This post previously appeared on Business Insider.
In spring 2012, Facebook CEO Mark Zuckerberg spent a long weekend with Instagram CEO Kevin Systrom. After three days of talks, the pair agreed that Facebook would buy Instagram for about $1 billion.
In an instant, the 28-year-old Systrom put hundreds of millions of dollars into his bank account and made millionaires out of the startup’s dozen employees.
It was amazing story. Instagram was only two years old. It had no revenues. For some skeptics, the deal was evidence that a new bubble was growing in Silicon Valley.
Now, 18 months later, industry people are starting to believe that Systrom was wrong to accept that deal. They believe that if Instagram had stayed an independent company, it could be worth between $5 billion and $15 billion today.

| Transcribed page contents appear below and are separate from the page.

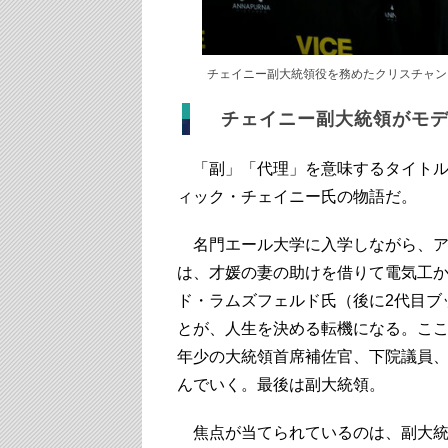
チェイニー副大統領役を務めたクリスチャン・ベ
チェイニー副大統領がモデ
「副」「代理」を意味するタイトル
ィック・チェイニー氏の物語だ。
名門エール大学に入学しながら、ア
は、才媛の妻の助けを借りて電気工か
ド・ラムズフェルド氏（後に2代目ブ
とが、人生を決める転機になる。ここ
年少の大統領首席補佐官、下院議員
んでいく。最後は副大統領。
焦点が当てられているのは、副大統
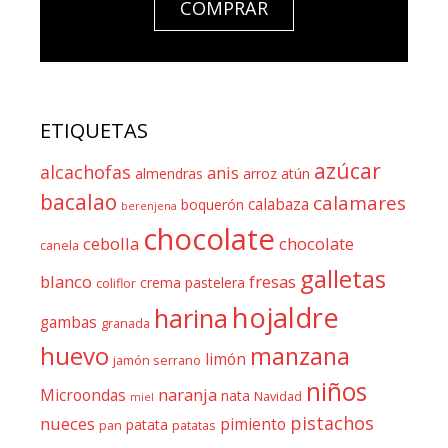
COMPRAR
ETIQUETAS
azúcar
alcachofas
anis
almendras
arroz
atún
bacalao
calamares
calabaza
boquerón
berenjena
chocolate
cebolla
chocolate
canela
galletas
blanco
fresas
crema pastelera
coliflor
hojaldre
harina
gambas
granada
huevo
manzana
limón
jamón serrano
niños
naranja
Microondas
nata
Navidad
miel
pistachos
nueces
pimiento
patata
pan
patatas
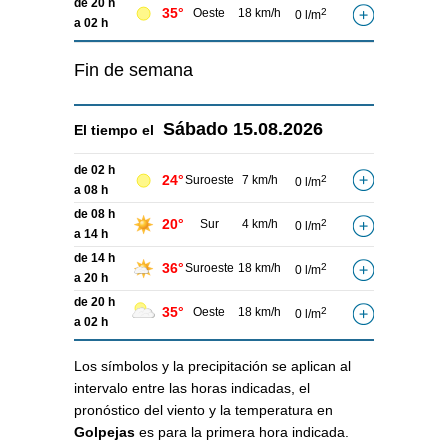
de 20 h
35°
Oeste
18 km/h
2
0 l/m
a 02 h
Fin de semana
Sábado
15.08.2026
El tiempo el
de 02 h
24°
Suroeste
7 km/h
2
0 l/m
a 08 h
de 08 h
20°
Sur
4 km/h
2
0 l/m
a 14 h
de 14 h
36°
Suroeste
18 km/h
2
0 l/m
a 20 h
de 20 h
35°
Oeste
18 km/h
2
0 l/m
a 02 h
Los símbolos y la precipitación se aplican al
intervalo entre las horas indicadas, el
pronóstico del viento y la temperatura en
Golpejas
es para la primera hora indicada.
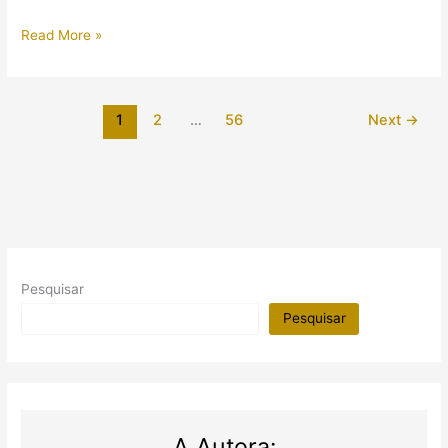
Arqueólogos
Read More »
descobriram
cemitério
romano
1
2
…
56
Next
→
e
oficinas
de
2.000
anos
no
Egito
Pesquisar
Pesquisar
A Autora:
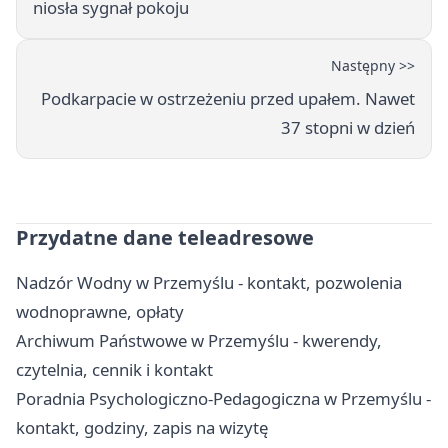
niosła sygnał pokoju
Następny >>
Podkarpacie w ostrzeżeniu przed upałem. Nawet
37 stopni w dzień
Przydatne dane teleadresowe
Nadzór Wodny w Przemyślu - kontakt, pozwolenia
wodnoprawne, opłaty
Archiwum Państwowe w Przemyślu - kwerendy,
czytelnia, cennik i kontakt
Poradnia Psychologiczno-Pedagogiczna w Przemyślu -
kontakt, godziny, zapis na wizytę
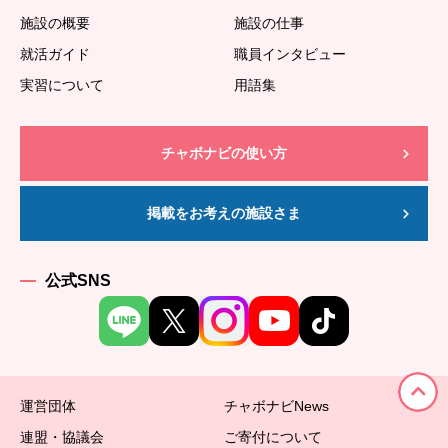
施設の概要
施設の仕事
就活ガイド
職員インタビュー
実習について
用語集
チャボナビの使い方
掲載をお考えの施設さま
公式SNS
運営団体
チャボナビNews
連盟・協議会
ご寄付について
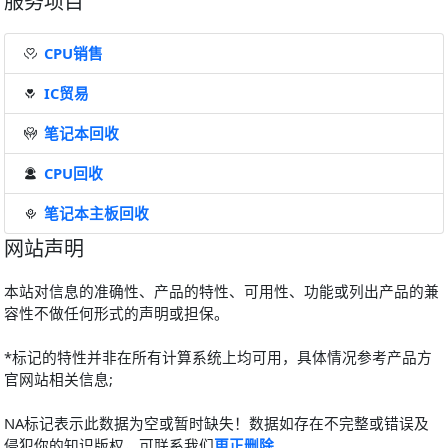
服务项目
CPU销售
IC贸易
笔记本回收
CPU回收
笔记本主板回收
网站声明
本站对信息的准确性、产品的特性、可用性、功能或列出产品的兼
容性不做任何形式的声明或担保。
*标记的特性并非在所有计算系统上均可用，具体情况参考产品方
官网站相关信息;
NA标记表示此数据为空或暂时缺失！数据如存在不完整或错误及
侵犯你的知识版权，可联系我们
更正删除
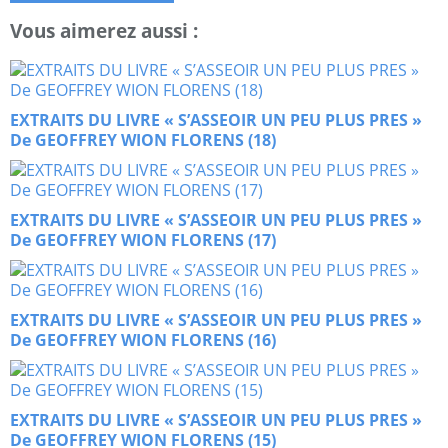
Vous aimerez aussi :
EXTRAITS DU LIVRE « S’ASSEOIR UN PEU PLUS PRES »
De GEOFFREY WION FLORENS (18)
EXTRAITS DU LIVRE « S’ASSEOIR UN PEU PLUS PRES »
De GEOFFREY WION FLORENS (17)
EXTRAITS DU LIVRE « S’ASSEOIR UN PEU PLUS PRES »
De GEOFFREY WION FLORENS (16)
EXTRAITS DU LIVRE « S’ASSEOIR UN PEU PLUS PRES »
De GEOFFREY WION FLORENS (15)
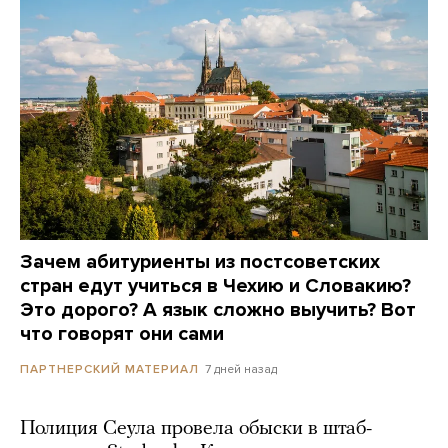
Зачем абитуриенты из постсоветских
стран едут учиться в Чехию и Словакию?
Это дорого? А язык сложно выучить? Вот
что говорят они сами
7 дней назад
ПАРТНЕРСКИЙ МАТЕРИАЛ
Полиция Сеула провела обыски в штаб-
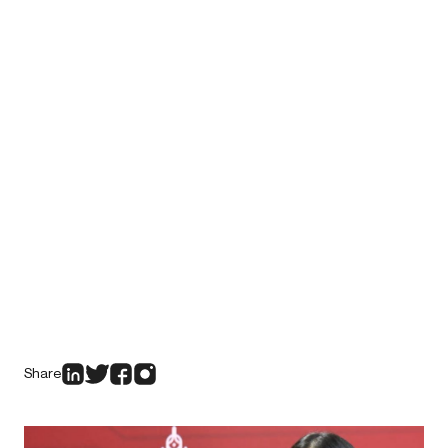
Share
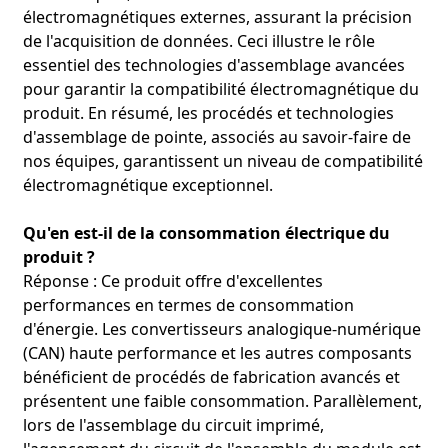
électromagnétiques externes, assurant la précision
de l'acquisition de données. Ceci illustre le rôle
essentiel des technologies d'assemblage avancées
pour garantir la compatibilité électromagnétique du
produit. En résumé, les procédés et technologies
d'assemblage de pointe, associés au savoir-faire de
nos équipes, garantissent un niveau de compatibilité
électromagnétique exceptionnel.
Qu'en est-il de la consommation électrique du
produit ?
Réponse : Ce produit offre d'excellentes
performances en termes de consommation
d'énergie. Les convertisseurs analogique-numérique
(CAN) haute performance et les autres composants
bénéficient de procédés de fabrication avancés et
présentent une faible consommation. Parallèlement,
lors de l'assemblage du circuit imprimé,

This morning, activist investor Eric Jackson tweeted: "Systrom has to be feeling like he totally missed this wave. Instagram likely worth $15B today minimum." Jackson told us he came up with that valuation figure by looking at Instagram's total active users, about 150 million, and Twitter's, around 236 million. Assuming that Instagram's user base is more U.S.-weighted, and therefore more valuable, he figures Instagram's market cap as an independent company would be at least half of Twitter's $30 billion.
Startup investor Shervin Pishevar agrees that Systrom sold cheap. He wrote a tweet saying, "Instagram would be worth $5B+ today. It buttressed FB stock & gave its mobile strategy legs. Insanely smart, cheap acquisition by Zuck."

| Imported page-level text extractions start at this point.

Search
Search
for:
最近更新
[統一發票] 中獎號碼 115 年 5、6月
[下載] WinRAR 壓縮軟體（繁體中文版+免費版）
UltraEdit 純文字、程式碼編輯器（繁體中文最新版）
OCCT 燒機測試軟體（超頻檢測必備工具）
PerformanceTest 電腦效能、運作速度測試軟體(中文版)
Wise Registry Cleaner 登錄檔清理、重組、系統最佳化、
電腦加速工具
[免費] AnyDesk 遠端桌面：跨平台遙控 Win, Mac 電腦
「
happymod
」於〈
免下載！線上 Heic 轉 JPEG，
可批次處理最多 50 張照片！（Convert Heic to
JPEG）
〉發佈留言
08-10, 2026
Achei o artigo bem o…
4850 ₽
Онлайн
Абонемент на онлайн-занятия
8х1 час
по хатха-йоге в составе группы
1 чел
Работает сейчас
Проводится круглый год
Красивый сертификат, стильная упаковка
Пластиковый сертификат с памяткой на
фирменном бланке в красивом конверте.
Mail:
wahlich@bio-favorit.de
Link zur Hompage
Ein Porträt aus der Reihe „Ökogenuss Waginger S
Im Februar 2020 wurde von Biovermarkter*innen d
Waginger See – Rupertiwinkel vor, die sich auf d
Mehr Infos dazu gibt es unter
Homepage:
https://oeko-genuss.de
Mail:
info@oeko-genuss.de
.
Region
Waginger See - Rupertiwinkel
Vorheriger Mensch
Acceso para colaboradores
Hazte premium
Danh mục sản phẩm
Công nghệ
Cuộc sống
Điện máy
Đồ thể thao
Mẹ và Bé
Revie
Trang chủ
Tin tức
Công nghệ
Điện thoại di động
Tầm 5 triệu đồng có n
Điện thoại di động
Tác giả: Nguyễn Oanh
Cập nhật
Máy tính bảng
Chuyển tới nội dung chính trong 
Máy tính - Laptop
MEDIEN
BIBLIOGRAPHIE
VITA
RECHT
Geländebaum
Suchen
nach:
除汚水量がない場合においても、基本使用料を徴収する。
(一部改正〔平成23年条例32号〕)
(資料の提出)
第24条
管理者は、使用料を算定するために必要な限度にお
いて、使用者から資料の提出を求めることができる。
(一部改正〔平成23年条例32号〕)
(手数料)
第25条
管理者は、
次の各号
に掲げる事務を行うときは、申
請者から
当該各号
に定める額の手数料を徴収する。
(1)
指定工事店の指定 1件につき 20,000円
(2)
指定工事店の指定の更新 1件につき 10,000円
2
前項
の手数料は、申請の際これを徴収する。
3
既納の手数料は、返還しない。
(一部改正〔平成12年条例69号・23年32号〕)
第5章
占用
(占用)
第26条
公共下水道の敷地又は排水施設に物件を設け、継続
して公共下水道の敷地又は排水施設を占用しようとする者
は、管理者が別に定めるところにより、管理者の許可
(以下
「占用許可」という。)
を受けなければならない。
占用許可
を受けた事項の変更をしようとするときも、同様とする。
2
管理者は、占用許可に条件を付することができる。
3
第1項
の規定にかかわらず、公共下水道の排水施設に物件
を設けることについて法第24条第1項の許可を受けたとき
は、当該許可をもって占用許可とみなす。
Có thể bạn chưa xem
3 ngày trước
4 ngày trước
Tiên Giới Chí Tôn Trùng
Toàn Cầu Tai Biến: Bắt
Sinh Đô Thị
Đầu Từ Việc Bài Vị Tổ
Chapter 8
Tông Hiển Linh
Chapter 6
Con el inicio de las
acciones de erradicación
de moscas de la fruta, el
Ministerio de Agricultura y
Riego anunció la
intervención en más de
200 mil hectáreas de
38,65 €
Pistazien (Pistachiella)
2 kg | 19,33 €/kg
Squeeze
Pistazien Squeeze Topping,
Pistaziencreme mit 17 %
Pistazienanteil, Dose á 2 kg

Another group of people who believe that Systrom sold too soon are some of his former Instagram investors. This morning, the New York Times' Jenna Wortham reported that venture capital firm Benchmark was "disappointed when Instagram’s founders decided to sell to Facebook for $1 billion last year."
Wortham writes, "Despite the high price tag, the firm thought Instagram could have succeeded as a stand-alone company, or at least could have brought a higher offer." Wortham says this disappointment was a big reason why Benchmark pushed another startup it has invested in since, photo-sharing app Snapchat, to reject an all-cash $3 billion offer from Facebook.
So, did Systrom screw up by selling early?
Technically, yes. Instagram, if it were an independent company today, would easily be worth 10 times what it sold for back in 2012.
But no, Systrom did not screw up. Mark Cuban once sold a company to Yahoo for stock. He sold the stock as soon as he was able. Then the stock went up some more. The next time he was on CNBC, an anchor asked him: “Don’t you feel dumb that you cashed out your Yahoo stock at $200 and now it’s trading at over $230?”
Cuban's answer: “Well, it’s hard to feel dumb when you’re flying around in your GV.”